I could see Meeks developing into a bigger (and right-handed) version of Boise State's Justinian Jessup, whose 325 career made threes is a MW record. Jessup made the All-MW team during his junior and senior seasons.
If Eric Musselman were still Nevada's head coach, it's safe to say Hymes would not be on the Wolf Pack's roster, but the 6-11 big man got a second chance to make an impact at Nevada under Steve Alford, whose system is more center friendly, and Hymes was solid as a freshman. His biggest issue was staying on the court as Hymes averaged 9.4 fouls per 40 minutes, which is insanely high. Hymes led Nevada in points per possession efficiency. The Wolf Pack was 8.6 points better than its opponent over 40 minutes with Hymes on the court. So he made an impact, especially on defense. The question is how long he can stay on the court without picking up fouls. Hymes' career high in minutes played is 21, and he'd have to average at least 25 minutes a night to become an All-MW player. With the Wolf Pack deeper in the frontcourt this season, I don't see Hymes getting the kind of minutes required to be all-conference as a sophomore, but he should take a step forward from the 4.1 points and 3.1 rebounds per game he offered last season, which came on 53.2 percent shooting.

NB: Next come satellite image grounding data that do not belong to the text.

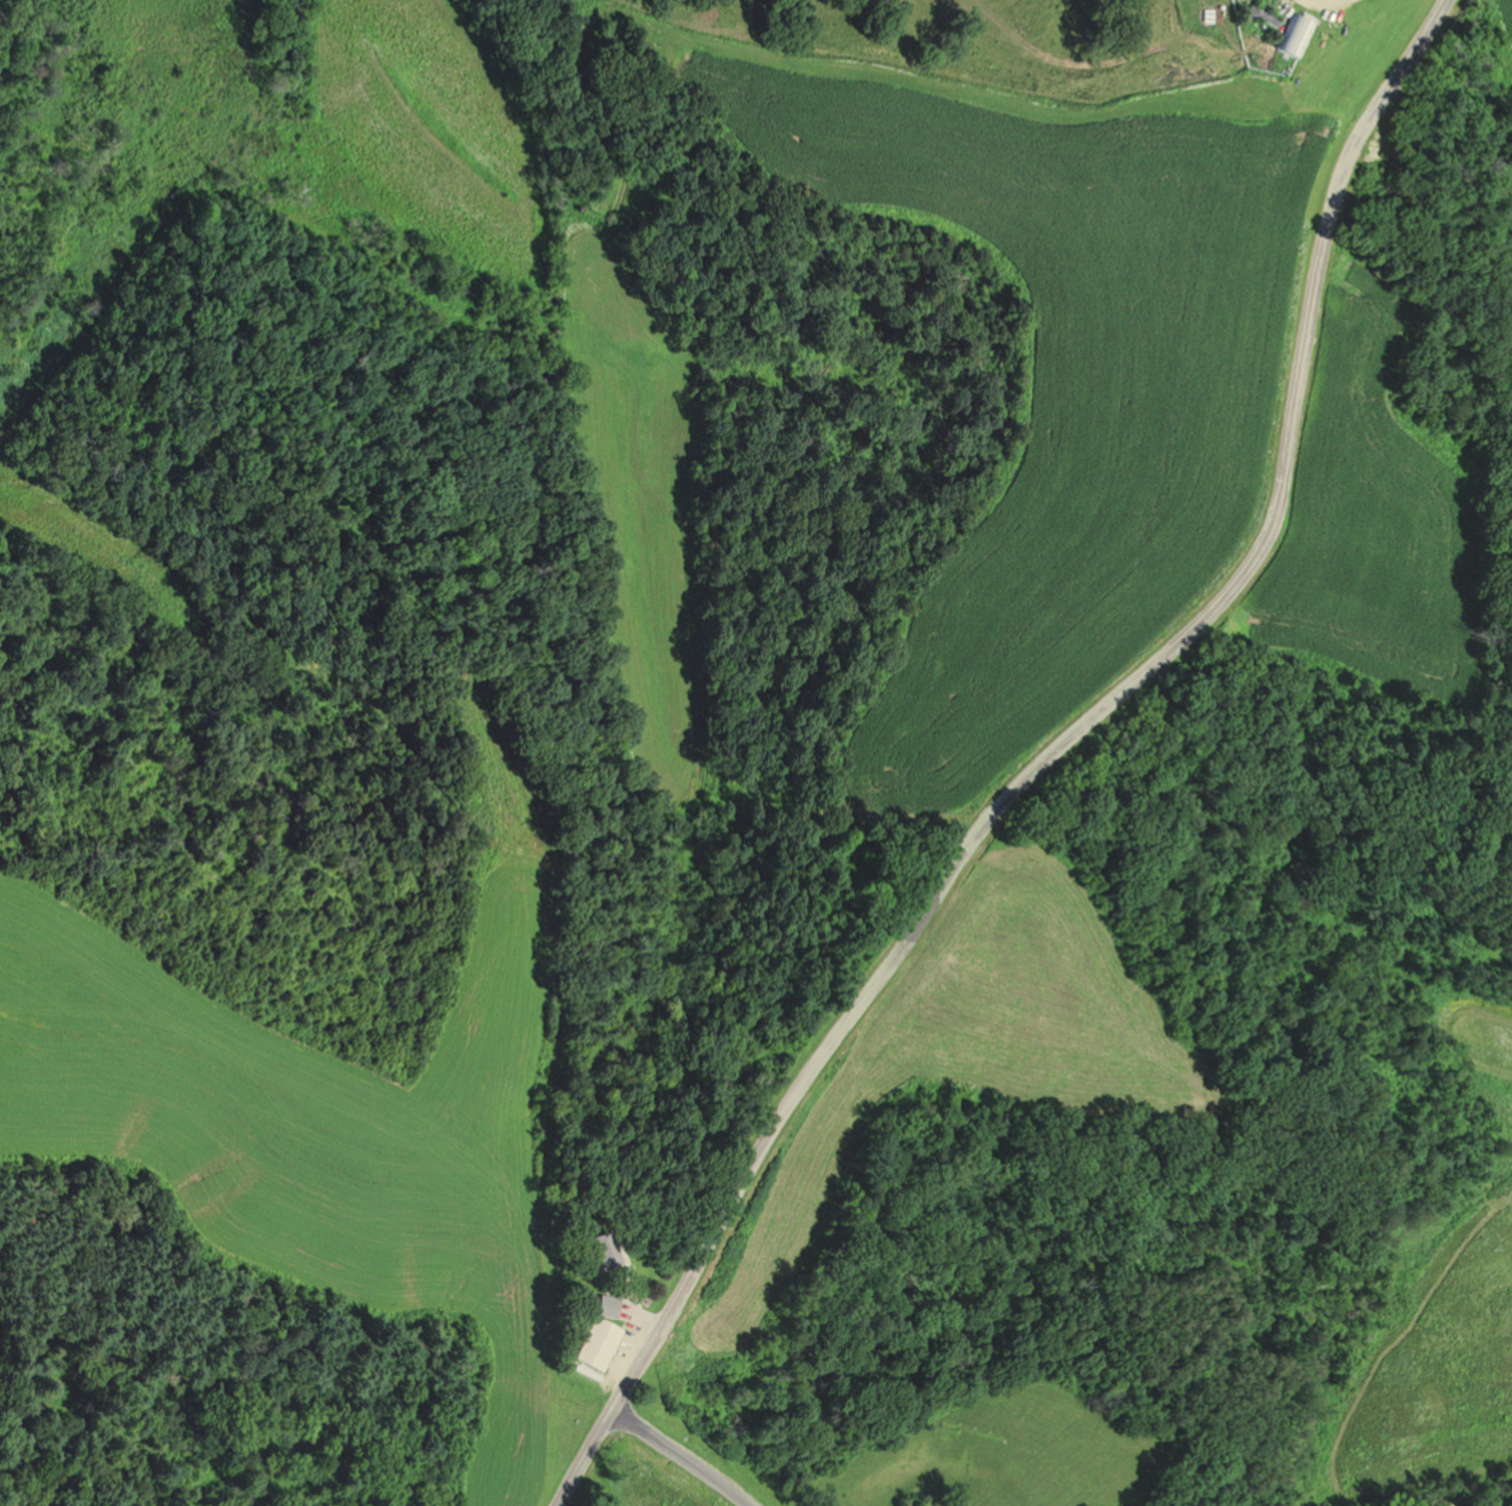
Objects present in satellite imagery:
road: (1332, 10)
building: (1290, 37)
road: (1056, 766)
building: (604, 1249)
building: (599, 1334)
road: (687, 1458)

I'll be honest in saying I have no idea what to expect from Washington next season. He'll be Nevada's first 7-footer since JaVale McGee and David Ellis in 2007-08, and the game has changed a lot since then. Namely, everybody shoots threes and nobody tosses the ball into the post. Washington's one season at Oregon State doesn't tell us a whole lot since he only played 7.8 minutes per game and averaged 1.3 points and 1.4 rebounds a night, shooting 53.6 percent from the field. Washington was a three-star prospect coming out of high school with a handful of high-major offers, so he was highly regarded and will be one of the MW's biggest players. Like Hymes, I don't see Washington getting enough minutes to be an all-conference player this season, but the potential is there in the future. If anything, Washington is probably best labeled as the team's "X factor" in 2020-21.
Truly, those are the only four Nevada players I see with at least a chance of being an All-MW player in 2020-21. The Wolf Pack' only other returning scholarship players are Kane Milling, who could earn a starting job next season, and Robby Robinson, who is a strong defensive player but averaged just 2.7 points in 19.1 minutes per game last season. His offensive usage rate of 9.6 percent ranked 2,214th out of 2,226 qualified Division I players. There's a lot more offensive game there based on his junior-college numbers (he scored 15.3 points per game as a freshman at San Diego City College), but can he jump to the 13 to 15 points per game required to get all-conference recognition?
As far as Nevada's five incoming freshmen are concerned, the Wolf Pack last had a freshman make All-MW in 2015-16 when Cameron Oliver did so. But he was a next-level talent who got 29.4 minutes per game. I don't see any of Nevada's freshmen next year getting that much run. Je’Lani Clark, Tre Coleman, DeAndre Henry and Alem Huseinovic each have all-conference ceilings, but that's down the road. Since 2010, the MW has only had seven freshmen make the all-conference team (in 10 seasons), so it's rare.